In Occeña v. Esponilla,[5] this Court, speaking through then Associate Justice (now Chief Justice) Reynato S. Puno, laid down the following rules in the application of Article 1544: (1) Knowledge by the first buyer of the second sale cannot defeat the first buyer’s rights except when the second buyer first registers in good faith the second sale; and (2) Knowledge gained by the second buyer of the first sale defeats his rights even if he is first to register, since such knowledge taints his registration with bad faith. Differently put, the act of registration by the second buyer must be coupled with good faith, meaning, the registrant must have no knowledge of the defect or lack of title of his vendor or must not have been aware of facts which should put him upon such inquiry and investigation as might be necessary to acquaint him with the defects in the title of his vendor.[6]

Applying the foregoing doctrines, the pivotal question before us is whether petitioners, the second buyers, are purchasers in good faith.

A purchaser in good faith or innocent purchaser for value is one who buys property and pays a full and fair price for it at the time of the purchase or before any notice of some other person’s claim on or interest in it.[7] The burden of proving the status of a purchaser in good faith lies upon him who asserts that status and it is not sufficient to invoke the ordinary presumption of good faith, that is, that everyone is presumed to have acted in good faith.[8]

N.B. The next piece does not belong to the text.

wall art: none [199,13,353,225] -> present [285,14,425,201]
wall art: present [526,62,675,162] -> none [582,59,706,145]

In the instant case, the HLURB Arbiter, the HLURB Commission, the Office of the President, and the Court of Appeals found that at the time of the second sale to petitioners by Spring Homes, there were already occupants and improvements on the two lots in question. These facts should have put petitioners on their guard. Settled is the rule that a buyer of real property in possession of persons other than the seller must be wary and should investigate the rights of those in possession, for without such inquiry the buyer can hardly be regarded as a buyer in good faith and cannot have any right over the property.[9]

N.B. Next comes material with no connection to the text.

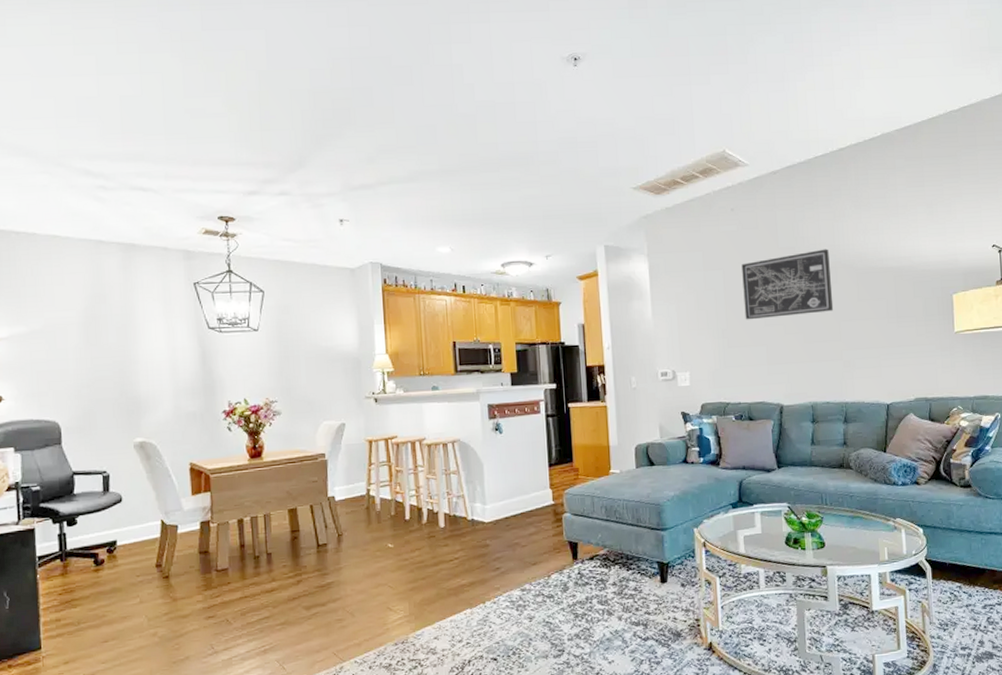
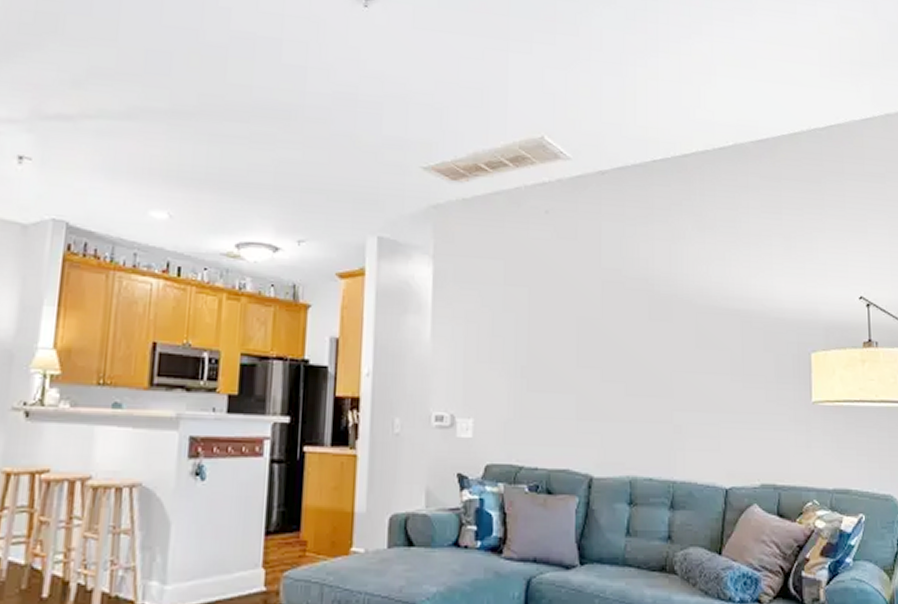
wall art: present [741,249,834,320] -> none [552,276,665,358]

As the petitioners cannot be considered buyers in good faith, they cannot rely upon the indefeasibility of their TCTs in view of the doctrine that the defense of indefeasibility of a torrens title does not extend to transferees who take the certificate of title in bad faith.[10]

Considering that respondents who, in good faith, were first in possession of the subject lots, we rule that the ownership thereof pertains to them.

WHEREFORE, we DENY the petition. The Decision of the Court of Appeals (Fifteenth Division) dated January 31, 2005 in CA-G.R. SP No. 78079 is AFFIRMED in toto. Costs against the petitioners.

SO ORDERED.

Puno, C.J., (Chairperson), Corona, Azcuna, and Garcia, JJ., concur.



[1] Rollo, pp. 20-41. Penned by Associate Justice Celia C. Librea-Leagogo and concurred in by Associate Justice Andres B. Reyes, Jr., and Associate Justice Lucas P. Bersamin.

[2] Ten Forty Realty and Development Corp. v. Cruz, G.R. No. 151212, September 10, 2003, 410 SCRA 484.

[3] G.R. No. 144576, May 28, 2004, 430 SCRA 210, citing Balatbat v. Court of Appeals, 261 SCRA 128 (1996).

[4] Gabriel v. Spouses Mabanta and Colobong, G.R. No. 142403, March 26, 2003, 399 SCRA 573.

[5] G.R. No. 156973, June 4, 2004, 431 SCRA 116.

[6] San Lorenzo Development Corp. v. Court of Appeals, G.R. No. 124242, January 21, 2005, 449 SCRA 99, citing Nuguid v. Court of Appeals, 171 SCRA 213 (1989); Bautista v. Court of Appeals, 230 SCRA 446 (1994).

[7] Tanongon v. Samson, G.R. No. 140889, May 9, 2002, 382 SCRA 130, citing David v. Malay, 318 SCRA 711 (1999); Republic v. Court of Appeals, 301 SCRA 366 (1999); Co v. Court of Appeals, 196 SCRA 705 (1991).

[8] Aguirre v. Court of Appeals, G.R. No. 122249, January 29, 2004, 421 SCRA 310.

[9] Occeña v. Espanilla, supra, footnote 5, pp. 124-125, citing Spouses Castro v. Miat, 397 SCRA 271 (2003).

[10] Baricuatro, Jr. v. Court of Appeals, G.R. No. 105902, February 9, 2000, 325 SCRA 137, citing Philippine Stock Exchange, Inc. v. Court of Appeals, 281 SCRA 232 (1997).